The benchmark index had fallen as much as 5.7% from its October peak in November, as investors grew concerned about elevated technology valuations and the risk of a bubble in AI-related stocks, despite Nvidia posting strong third-quarter earnings.
However, AI shares regained momentum after Micron Technology forecast stronger-than-expected earnings last week.
Amid volatility in technology stocks, investors also shifted toward cyclical sectors such as financials and raw materials, helping the S&P 500 recover from its November decline.
The S&P 500 is up more than 17% year to date, while the Nasdaq Composite, which is heavily weighted toward technology stocks, has gained more than 21%, and the Dow Jones Industrial Average has risen over 13% over the same period.
Copper prices held near their all-time highs reached in the previous session, as strong US economic growth bolstered demand prospects for the metal, while supply constraints continued to support prices.
The most actively traded copper contract on the Shanghai Futures Exchange rose 1.5% to 95,100 yuan ($13,532.0) per metric ton by 03:02 GMT, after touching a record high of 95,550 yuan earlier in the session.
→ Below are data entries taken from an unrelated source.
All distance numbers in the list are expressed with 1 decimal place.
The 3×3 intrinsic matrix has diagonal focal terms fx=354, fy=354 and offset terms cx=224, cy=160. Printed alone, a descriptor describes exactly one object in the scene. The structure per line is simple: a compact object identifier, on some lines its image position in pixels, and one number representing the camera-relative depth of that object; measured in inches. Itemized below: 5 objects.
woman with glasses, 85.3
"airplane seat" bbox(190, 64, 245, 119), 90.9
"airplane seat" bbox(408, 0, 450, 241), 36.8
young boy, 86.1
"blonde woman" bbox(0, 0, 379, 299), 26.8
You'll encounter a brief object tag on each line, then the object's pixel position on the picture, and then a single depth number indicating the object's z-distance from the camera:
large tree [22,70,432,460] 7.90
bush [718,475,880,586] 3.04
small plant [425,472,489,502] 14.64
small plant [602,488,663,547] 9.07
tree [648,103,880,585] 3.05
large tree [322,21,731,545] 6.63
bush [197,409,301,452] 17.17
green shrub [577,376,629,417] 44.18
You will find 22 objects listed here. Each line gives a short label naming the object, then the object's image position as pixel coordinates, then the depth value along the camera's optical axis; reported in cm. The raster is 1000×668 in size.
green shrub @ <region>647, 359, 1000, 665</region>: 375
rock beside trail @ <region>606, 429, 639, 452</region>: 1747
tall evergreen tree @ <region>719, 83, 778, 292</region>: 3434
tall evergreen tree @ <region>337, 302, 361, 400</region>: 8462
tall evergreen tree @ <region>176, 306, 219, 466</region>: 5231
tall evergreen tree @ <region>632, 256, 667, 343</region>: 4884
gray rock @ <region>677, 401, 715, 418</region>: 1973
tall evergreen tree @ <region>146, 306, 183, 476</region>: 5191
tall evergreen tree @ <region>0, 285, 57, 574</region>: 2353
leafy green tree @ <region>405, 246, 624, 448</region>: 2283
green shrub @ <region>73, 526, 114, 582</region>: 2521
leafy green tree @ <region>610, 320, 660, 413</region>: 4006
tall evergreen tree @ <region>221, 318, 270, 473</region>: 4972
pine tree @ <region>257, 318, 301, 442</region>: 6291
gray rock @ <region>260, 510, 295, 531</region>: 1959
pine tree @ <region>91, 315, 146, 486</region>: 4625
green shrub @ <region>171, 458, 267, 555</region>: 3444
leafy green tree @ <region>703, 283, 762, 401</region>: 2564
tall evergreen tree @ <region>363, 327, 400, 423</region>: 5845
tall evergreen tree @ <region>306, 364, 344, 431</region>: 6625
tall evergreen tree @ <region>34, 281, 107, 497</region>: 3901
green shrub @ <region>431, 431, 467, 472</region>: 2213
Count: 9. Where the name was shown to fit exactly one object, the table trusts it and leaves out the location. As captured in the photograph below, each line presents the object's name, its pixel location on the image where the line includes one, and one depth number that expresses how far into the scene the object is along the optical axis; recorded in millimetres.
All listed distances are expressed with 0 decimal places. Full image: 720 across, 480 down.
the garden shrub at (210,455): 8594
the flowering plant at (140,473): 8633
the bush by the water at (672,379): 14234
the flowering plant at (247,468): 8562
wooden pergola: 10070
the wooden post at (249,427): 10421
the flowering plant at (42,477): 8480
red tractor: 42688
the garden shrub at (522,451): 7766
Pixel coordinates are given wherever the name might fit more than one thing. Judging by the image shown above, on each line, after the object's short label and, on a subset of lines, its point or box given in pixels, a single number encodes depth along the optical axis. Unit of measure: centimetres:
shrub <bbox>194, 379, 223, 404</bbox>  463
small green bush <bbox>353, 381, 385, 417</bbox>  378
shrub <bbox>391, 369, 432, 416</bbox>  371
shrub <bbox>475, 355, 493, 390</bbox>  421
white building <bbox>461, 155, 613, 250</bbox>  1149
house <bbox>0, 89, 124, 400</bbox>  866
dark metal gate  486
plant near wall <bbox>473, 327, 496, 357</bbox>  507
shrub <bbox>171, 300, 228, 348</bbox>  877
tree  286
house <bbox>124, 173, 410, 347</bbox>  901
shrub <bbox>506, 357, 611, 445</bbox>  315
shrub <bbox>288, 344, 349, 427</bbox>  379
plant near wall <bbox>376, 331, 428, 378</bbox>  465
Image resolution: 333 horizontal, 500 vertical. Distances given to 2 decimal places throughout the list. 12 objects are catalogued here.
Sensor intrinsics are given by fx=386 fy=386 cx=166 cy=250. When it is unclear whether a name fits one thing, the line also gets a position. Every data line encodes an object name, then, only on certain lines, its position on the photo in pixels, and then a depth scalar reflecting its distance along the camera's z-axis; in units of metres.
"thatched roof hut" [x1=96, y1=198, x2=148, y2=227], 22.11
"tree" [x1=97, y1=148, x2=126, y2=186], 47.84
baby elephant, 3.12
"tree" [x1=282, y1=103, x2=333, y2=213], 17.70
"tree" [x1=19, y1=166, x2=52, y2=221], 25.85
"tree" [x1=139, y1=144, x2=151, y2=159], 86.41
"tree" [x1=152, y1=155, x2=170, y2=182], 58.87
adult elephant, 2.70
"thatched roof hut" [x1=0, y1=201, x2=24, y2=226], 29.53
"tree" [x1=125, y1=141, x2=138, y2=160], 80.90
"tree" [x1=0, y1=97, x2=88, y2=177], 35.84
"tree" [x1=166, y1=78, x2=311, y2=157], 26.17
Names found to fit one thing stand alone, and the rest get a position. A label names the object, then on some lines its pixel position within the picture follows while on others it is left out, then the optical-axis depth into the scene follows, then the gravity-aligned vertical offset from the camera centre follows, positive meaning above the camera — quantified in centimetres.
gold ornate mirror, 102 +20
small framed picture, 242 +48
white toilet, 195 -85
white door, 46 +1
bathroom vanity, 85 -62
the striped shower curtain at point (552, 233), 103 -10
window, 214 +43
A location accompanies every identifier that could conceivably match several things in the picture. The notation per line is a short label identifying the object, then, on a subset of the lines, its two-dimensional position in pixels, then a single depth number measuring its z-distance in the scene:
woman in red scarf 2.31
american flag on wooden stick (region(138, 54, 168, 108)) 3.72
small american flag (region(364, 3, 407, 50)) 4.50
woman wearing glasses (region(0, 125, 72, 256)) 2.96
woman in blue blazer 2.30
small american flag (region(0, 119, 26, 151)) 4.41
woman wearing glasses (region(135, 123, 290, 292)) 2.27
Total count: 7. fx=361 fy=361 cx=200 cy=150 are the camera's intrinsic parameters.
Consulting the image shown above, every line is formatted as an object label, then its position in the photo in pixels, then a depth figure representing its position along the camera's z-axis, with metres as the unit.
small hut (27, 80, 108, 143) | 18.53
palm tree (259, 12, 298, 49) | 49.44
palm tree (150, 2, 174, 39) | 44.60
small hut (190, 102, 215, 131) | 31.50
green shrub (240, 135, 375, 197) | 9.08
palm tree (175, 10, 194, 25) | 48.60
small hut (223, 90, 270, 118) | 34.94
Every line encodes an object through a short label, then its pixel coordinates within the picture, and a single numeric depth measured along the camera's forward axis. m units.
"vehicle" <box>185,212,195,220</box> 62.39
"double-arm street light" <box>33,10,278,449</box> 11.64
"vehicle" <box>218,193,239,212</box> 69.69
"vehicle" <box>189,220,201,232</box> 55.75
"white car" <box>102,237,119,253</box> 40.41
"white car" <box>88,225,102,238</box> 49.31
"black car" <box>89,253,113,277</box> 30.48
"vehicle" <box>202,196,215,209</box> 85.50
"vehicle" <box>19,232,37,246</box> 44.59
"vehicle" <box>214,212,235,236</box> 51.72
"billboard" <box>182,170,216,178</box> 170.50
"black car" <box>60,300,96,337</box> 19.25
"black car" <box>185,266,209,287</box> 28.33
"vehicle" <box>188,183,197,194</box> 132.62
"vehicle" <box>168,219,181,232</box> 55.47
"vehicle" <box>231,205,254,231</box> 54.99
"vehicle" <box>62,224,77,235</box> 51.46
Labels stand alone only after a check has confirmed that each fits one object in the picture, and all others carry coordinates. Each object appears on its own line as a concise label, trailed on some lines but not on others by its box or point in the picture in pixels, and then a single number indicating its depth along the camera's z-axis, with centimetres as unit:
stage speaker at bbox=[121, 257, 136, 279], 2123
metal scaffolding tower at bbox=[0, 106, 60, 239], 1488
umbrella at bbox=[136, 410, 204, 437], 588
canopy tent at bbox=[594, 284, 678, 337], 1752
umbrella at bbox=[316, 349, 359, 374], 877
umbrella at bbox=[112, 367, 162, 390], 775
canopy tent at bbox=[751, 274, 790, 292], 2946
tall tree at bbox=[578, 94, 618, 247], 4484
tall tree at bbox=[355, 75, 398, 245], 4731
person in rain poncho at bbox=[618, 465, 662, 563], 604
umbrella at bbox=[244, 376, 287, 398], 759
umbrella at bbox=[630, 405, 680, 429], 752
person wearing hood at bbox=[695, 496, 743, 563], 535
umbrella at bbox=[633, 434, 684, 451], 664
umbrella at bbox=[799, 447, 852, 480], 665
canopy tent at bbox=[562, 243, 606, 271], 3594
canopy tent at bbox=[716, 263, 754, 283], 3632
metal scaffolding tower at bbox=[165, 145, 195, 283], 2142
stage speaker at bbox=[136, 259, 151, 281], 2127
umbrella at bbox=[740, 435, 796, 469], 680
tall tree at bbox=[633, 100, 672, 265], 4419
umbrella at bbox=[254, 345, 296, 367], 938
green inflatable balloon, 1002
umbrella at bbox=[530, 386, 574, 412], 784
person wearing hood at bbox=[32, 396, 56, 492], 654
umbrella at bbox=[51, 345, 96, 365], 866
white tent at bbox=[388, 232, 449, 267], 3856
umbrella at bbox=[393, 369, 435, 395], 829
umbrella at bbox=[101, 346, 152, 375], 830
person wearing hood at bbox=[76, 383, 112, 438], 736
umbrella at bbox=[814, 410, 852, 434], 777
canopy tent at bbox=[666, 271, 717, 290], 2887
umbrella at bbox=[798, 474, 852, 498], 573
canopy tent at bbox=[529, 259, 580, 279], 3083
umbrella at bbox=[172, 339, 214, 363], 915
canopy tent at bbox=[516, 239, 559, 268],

Meanwhile, the benchmark three-month copper contract on the London Metal Exchange edged up 0.1% to $12,076.5 per ton.
The contract had reached a record high of $12,159.50 on Tuesday and is on track to post an annual gain of around 38%, driven by a weaker US dollar, bets on further interest rate cuts by the Federal Reserve, rising demand linked to artificial intelligence and the energy transition, as well as mine supply disruptions that have fuelled speculative investment in the metal.
The US economy grew at its fastest pace in two years during the third quarter, supported by strong consumer spending and a robust rebound in exports.
On the supply side elsewhere, a Chinese market information provider reported last month that China’s largest copper smelters plan to cut output by more than 10% in 2026, in an effort to address excess smelting capacity that has led to growing distortions in copper concentrate treatment charges.
Strength across the broader metals market further supported prices, as the US dollar is set to record its worst annual performance in more than two decades on Wednesday, with investors betting that the Federal Reserve will have room to deliver additional rate cuts next year, while some of its global peers are expected to raise interest rates.
Among other base metals traded on the Shanghai Futures Exchange, nickel extended its rally for a sixth consecutive session, jumping 4% to 126,680 yuan per ton, the highest level in around nine months.
Benchmark nickel prices on the London Metal Exchange also rose 1% to $15,970 per ton, marking a seven-month high.
In Shanghai, aluminium gained 0.5%, zinc rose 0.8%, and lead advanced 1.3%, while tin slipped 1.2%.
On the London Metal Exchange, aluminium climbed 0.3%, zinc increased 0.8%, and lead added 0.6%, while tin fell 0.2%.